On January 2, 1965, in one of his long speeches, Fidel Castro said: “The great battle of the eggs has been won. From now on the people will be able to count on 60 million eggs each month.” With this affirmation he demonstrated his scorn for Cubans because given the then-population, that quantity in reality represented around eight eggs a month per person.
That same year, he would create the Animal Science Institute (ICA) whose main objective must have been the search for better alternatives for feeding cattle and poultry, an objective that the Institute still has not achieved 49 years after its creation.
In reality, in Cuba before 1959, more than 85% of the farms were dedicated to raising poultry and selling eggs. It was also a rare country family that did not have a small brood whose eggs constituted a product for quick sale. Also, in Havana, at Villas and Oriente, there were big poultry production centers so the sale of live animals and eggs was no problem for the population. It is after the arrival of the revolutionary government, with the intervention in farms dedicated to poultry, that the scarcity of this food begins.
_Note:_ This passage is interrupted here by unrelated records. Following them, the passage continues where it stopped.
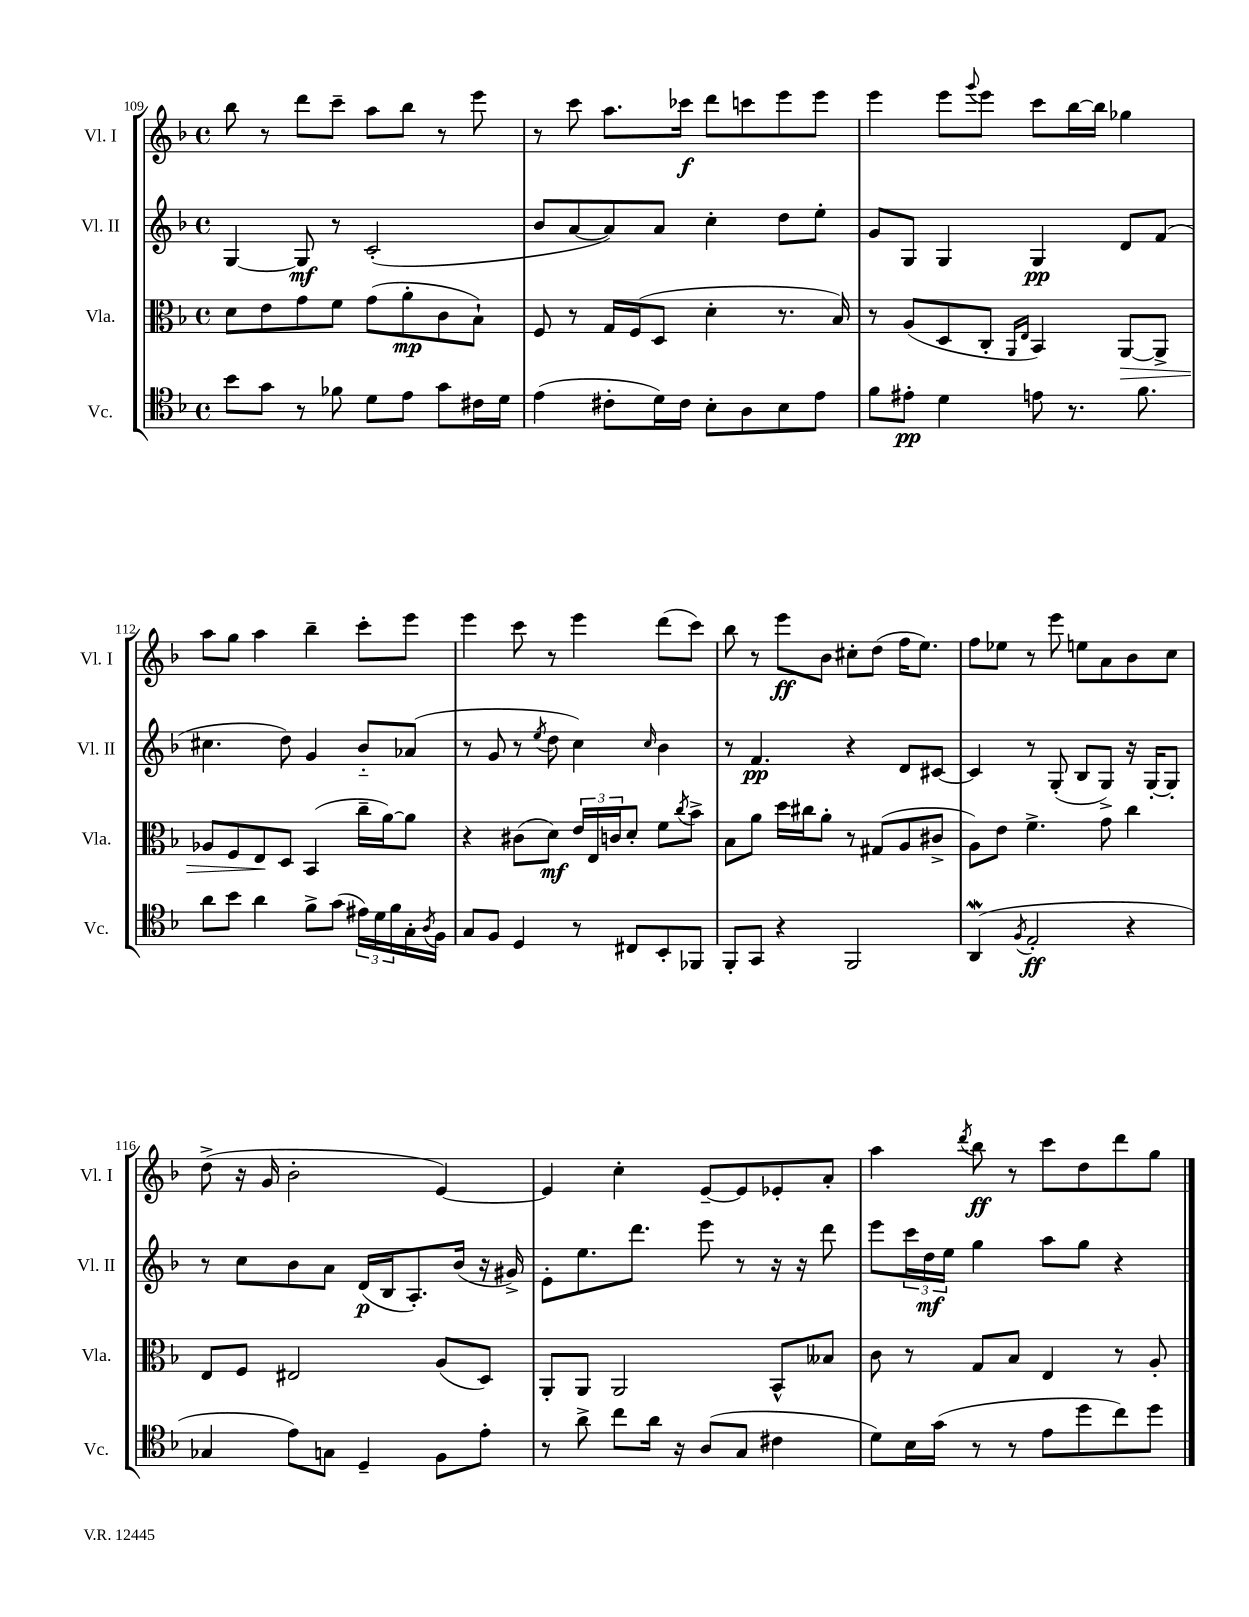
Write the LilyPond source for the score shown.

<<
\new StaffGroup <<
\new Staff = "s0" \with { instrumentName = "Vl. I" shortInstrumentName = "Vl. I" } {
    \clef treble \key f \major \defaultTimeSignature \time 4/4
    bes''8 r8 d'''8 c'''8-- a''8 bes''8 r8 e'''8 |
    r8 c'''8 a''8. ces'''16\f d'''8 c'''8 e'''8 e'''8 |
    e'''4 e'''8 \appoggiatura { g'''8 } e'''8 c'''8 bes''16~ bes''16 ges''4 |
    a''8 g''8 a''4 bes''4-- c'''8-. e'''8 |
    e'''4 c'''8 r8 e'''4 d'''8( c'''8) |
    bes''8 r8 e'''8\ff bes'8 cis''8-. d''8( f''16 e''8.) |
    f''8 ees''8 r8 e'''8 e''8 a'8 bes'8 c''8 |
    d''8->( r16 g'16 bes'2-. e'4~) |
    e'4 c''4-. e'8~-- e'8 ees'8-. a'8-. |
    a''4 \acciaccatura { d'''8 } bes''8\ff r8 c'''8 d''8 d'''8 g''8 \bar "|." |
}
\new Staff = "s1" \with { instrumentName = "Vl. II" shortInstrumentName = "Vl. II" } {
    \clef treble \key f \major \defaultTimeSignature \time 4/4
    g4~ g8\mf r8 c'2-.( |
    bes'8 a'8~ a'8) a'8 c''4-. d''8 e''8-. |
    g'8 g8 g4 g4\pp d'8 f'8( |
    cis''4. d''8) g'4 bes'8-_ aes'8( |
    r8 g'8 r8 \acciaccatura { e''8 } d''8 c''4) \grace { c''16 } bes'4 |
    r8 f'4.\pp r4 d'8 cis'8~ |
    cis'4 r8 g8-.( bes8 g8->) r16 g16~-. g8-. |
    r8 c''8 bes'8 a'8 d'16\p( bes16 a8.-.) bes'16( r16 gis'16->) |
    e'8-. e''8. d'''8. e'''8 r8 r16 r16 d'''8 |
    e'''8 \tuplet 3/2 { c'''16 d''16\mf e''16 } g''4 a''8 g''8 r4 \bar "|." |
}
\new Staff = "s2" \with { instrumentName = "Vla." shortInstrumentName = "Vla." } {
    \clef alto \key f \major \defaultTimeSignature \time 4/4
    d'8 e'8 g'8 f'8 g'8( a'8-.\mp c'8 bes8-!) |
    f8 r8 g16 f16( d8 d'4-. r8. bes16) |
    r8 a8( d8 c8-. \grace { a,16 e16 } bes,4) a,8~\> a,8-> |
    aes8 f8 e8\! d8 bes,4( c''16-- a'16~) a'8 |
    r4 cis'8( d'8\mf) \tuplet 3/2 { e'16 e16 c'16 } d'8-. f'8 \acciaccatura { c''8 } bes'8-> |
    bes8 a'8 d''16 cis''16 a'8-. r8 gis8( a8 cis'8-> |
    a8) e'8 f'4.-> g'8 c''4 |
    e8 f8 eis2 a8( d8) |
    a,8-. a,8 a,2 bes,8-^ beses8 |
    c'8 r8 g8 bes8 e4 r8 a8-. \bar "|." |
}
\new Staff = "s3" \with { instrumentName = "Vc." shortInstrumentName = "Vc." } {
    \clef tenor \key f \major \defaultTimeSignature \time 4/4
    bes'8 g'8 r8 fes'8 d'8 e'8 g'8 cis'16 d'16 |
    e'4( cis'8-. d'16) cis'16 bes8-. a8 bes8 e'8 |
    f'8 eis'8-.\pp d'4 e'8 r8. f'8. |
    a'8 bes'8 a'4 f'8-> g'8( \tuplet 3/2 { eis'16) d'16 f'16 } g16-. \acciaccatura { a8 } f16 |
    g8 f8 d4 r8 cis8 bes,8-. fes,8 |
    f,8-. g,8 r4 f,2 |
    a,4\mordent( \acciaccatura { f8 } e2-.\ff r4 |
    ges4 e'8) g8 d4-- f8 e'8-. |
    r8 a'8-> c''8 a'16 r16 a8( g8 cis'4 |
    d'8) bes16 g'16( r8 r8 e'8 d''8 c''8) d''8 \bar "|." |
}
>>
>>
\layout { \context { \Score currentBarNumber = #109 } }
Also, with the objective of increasing the poultry production, the Institute of Poultry Investigations was created in 1976. By the way, according to reports it published, in Cuba there are 10 million egg layers, although we all ask ourselves where are the eggs. The government sells by ration book five eggs a month per person, so the five additional that cost 90 cents were excluded from regulated sale. After that point, eggs have practically disappeared, and when they are sold unrationed their price is 1.10 pesos national currency.
The scarcity of this protein causes long lines, in great demand among the population not only because of its nutritional value but because it is the cheapest sold in the country. And the old people are the most affected. In the opinion of many, it would be preferable to raise the price 20 cents instead of eliminating them from the ration book.